The new rules mean the Trump administration is imposing a **unified 25% tariff** on steel, aluminum, copper, and their derivatives, extending coverage from raw materials to downstream finished goods. The policy explicitly targets **"preventing circumvention of existing tariff regimes."**
The White House statement emphasized that imported goods subject to tariffs **"threaten U.S. national security and industrial base."**
Logically, this represents a further **"loophole-closing upgrade"** to the steel and aluminum tariff framework in place since 2025—previously limited to primary metals, with growing circumvention via processing into components or finished products.
Crucially, the measures retain the **"selective exemption"** mechanism:
- Products eligible under U.S. trade agreements (e.g., USMCA) remain exempt
- The government reserves space to negotiate exemptions or quota arrangements with allies
This means the U.S. is not fully closing its markets, but rather using tariffs as bargaining chips to resupply chain structures.
Potential impacts include: short-term upward price volatility for copper, aluminum, and steel in commodity markets; cost pressures across automotive, machinery, and construction manufacturing chains; and renewed trade negotiations with traditional suppliers like Canada, Mexico, and Brazil.
### 100% Tariff on Imported Branded/Patented Drugs and Pharmaceutical Ingredients
The pharmaceutical policy carries greater impact than metal tariffs.
The White House announced that, also under **Section 232 of the Trade Expansion Act of 1962**, President Trump will impose a **100% tariff** on imported **branded or patented drugs**. The new tariffs will take effect **120 days** after announcement for large specified companies, and **180 days** for smaller firms.
The tariff’s goal is to force pharmaceutical companies to **shift production to the U.S.** Firms committing to build U.S. factories may qualify for policy exemptions.
Per the White House announcement:
- For regions with U.S. trade agreements: drugs produced in the EU, Japan, South Korea, Switzerland, and Liechtenstein will face a **15% agreed tariff rate**. Drugs from the UK will qualify for a lower rate, per the recent U.S.-UK pharmaceutical trade deal.
- For companies that have signed **MFN pricing agreements** with the U.S. Department of Health and Human Services (HHS) **and** reshoring production agreements with the U.S. Department of Commerce, a **0% tariff rate** will apply through **January 20, 2029**.
- For companies that have signed **only** reshoring production agreements with the Commerce Department, a **20% tariff rate** will apply. The Commerce Department and HHS will provide channels for firms to sign these agreements.
Currently, **generic drugs, biosimilars, and related ingredients** are not subject to tariffs.
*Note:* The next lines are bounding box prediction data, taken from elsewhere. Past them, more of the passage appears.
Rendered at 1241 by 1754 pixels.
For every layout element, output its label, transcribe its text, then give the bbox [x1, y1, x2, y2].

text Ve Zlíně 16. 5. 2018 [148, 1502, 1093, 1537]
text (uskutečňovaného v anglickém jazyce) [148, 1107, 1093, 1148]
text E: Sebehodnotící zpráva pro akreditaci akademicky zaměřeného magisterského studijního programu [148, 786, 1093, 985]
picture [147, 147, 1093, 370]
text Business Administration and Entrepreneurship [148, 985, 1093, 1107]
The policy will be re-evaluated after one year.
This continues the Trump administration’s earlier signal: using tariffs to drive pharmaceutical manufacturing **"reshoring to the U.S."** Media previously reported measures targeting high-priced innovative drugs and multinational pharmaceutical corporations.
The new tariff policy features several key design elements:
- **Precision targeting of core pharma profits**: Patent drugs generate the highest margins; a 100% tariff effectively acts as a **market access barrier**.
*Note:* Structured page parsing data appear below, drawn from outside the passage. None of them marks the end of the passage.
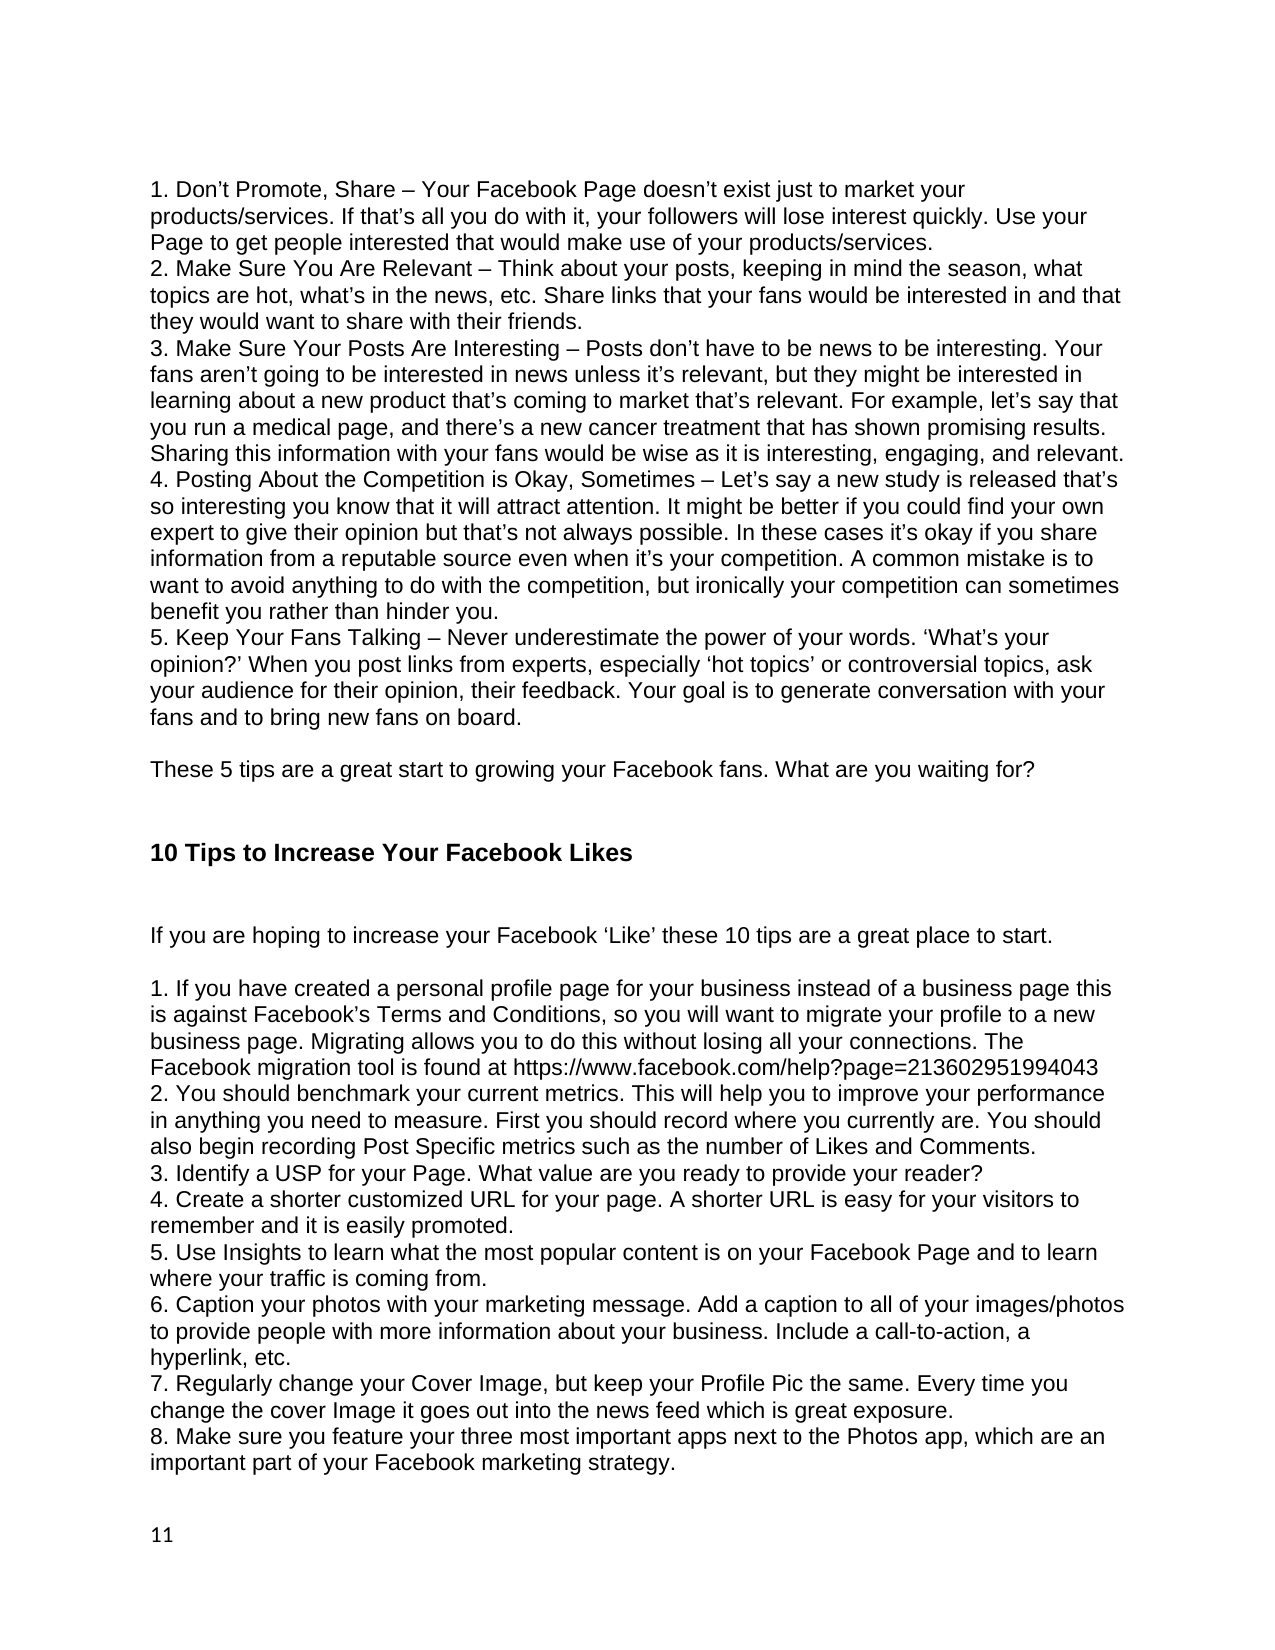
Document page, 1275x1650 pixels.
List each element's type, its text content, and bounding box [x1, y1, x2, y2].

text If you are hoping to increase your Facebook ‘Like’ these 10 tips are a great place to start. [150, 922, 1125, 949]
text 3. Make Sure Your Posts Are Interesting – Posts don’t have to be news to be interesting. Your fans aren’t going to be interested in news unless it’s relevant, but they might be interested in learning about a new product that’s coming to market that’s relevant. For example, let’s say that you run a medical page, and there’s a new cancer treatment that has shown promising results. Sharing this information with your fans would be wise as it is interesting, engaging, and relevant. [150, 334, 1125, 466]
text 4. Create a shorter customized URL for your page. A shorter URL is easy for your visitors to remember and it is easily promoted. [150, 1186, 1125, 1238]
text 2. You should benchmark your current metrics. This will help you to improve your performance in anything you need to measure. First you should record where you currently are. You should also begin recording Post Specific metrics such as the number of Likes and Comments. [150, 1080, 1125, 1159]
text 5. Use Insights to learn what the most popular content is on your Facebook Page and to learn where your traffic is coming from. [150, 1238, 1125, 1291]
text 1. Don’t Promote, Share – Your Facebook Page doesn’t exist just to market your products/services. If that’s all you do with it, your followers will lose interest quickly. Use your Page to get people interested that would make use of your products/services. [150, 176, 1125, 255]
text 5. Keep Your Fans Talking – Never underestimate the power of your words. ‘What’s your opinion?’ When you post links from experts, especially ‘hot topics’ or controversial topics, ask your audience for their opinion, their feedback. Your goal is to generate conversation with your fans and to bring new fans on board. [150, 624, 1125, 730]
text 6. Caption your photos with your marketing message. Add a caption to all of your images/photos to provide people with more information about your business. Include a call-to-action, a hyperlink, etc. [150, 1291, 1125, 1370]
text 2. Make Sure You Are Relevant – Think about your posts, keeping in mind the season, what topics are hot, what’s in the news, etc. Share links that your fans would be interested in and that they would want to share with their friends. [150, 255, 1125, 334]
text 7. Regularly change your Cover Image, but keep your Profile Pic the same. Every time you change the cover Image it goes out into the news feed which is great exposure. [150, 1370, 1125, 1423]
text These 5 tips are a great start to growing your Facebook fans. What are you waiting for? [150, 756, 1125, 782]
text 4. Posting About the Competition is Okay, Sometimes – Let’s say a new study is released that’s so interesting you know that it will attract attention. It might be better if you could find your own expert to give their opinion but that’s not always possible. In these cases it’s okay if you share information from a reputable source even when it’s your competition. A common mistake is to want to avoid anything to do with the competition, but ironically your competition can sometimes benefit you rather than hinder you. [150, 466, 1125, 624]
text 3. Identify a USP for your Page. What value are you ready to provide your reader? [150, 1159, 1125, 1186]
text 1. If you have created a personal profile page for your business instead of a business page this is against Facebook’s Terms and Conditions, so you will want to migrate your profile to a new business page. Migrating allows you to do this without losing all your connections. The Facebook migration tool is found at https://www.facebook.com/help?page=213602951994043 [150, 975, 1125, 1080]
text 8. Make sure you feature your three most important apps next to the Photos app, which are an important part of your Facebook marketing strategy. [150, 1423, 1125, 1476]
subtitle 10 Tips to Increase Your Facebook Likes [150, 838, 1125, 867]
- **Tied to industrial policy**: Tariffs are not purely protective, but an **"investment-for-market access"** mechanism—firms can avoid duties by building U.S. factories
- **National security framing**: The White House emphasizes pharmaceutical supply chains’ importance to public health and national security
Potential impacts include: supply chain restructuring pressure on global pharma giants; transitional volatility in U.S. drug pricing structures; shocks to generic/innovative drug exporters like India and Europe; rising capital expenditures for multinationals; and accelerated U.S. investment.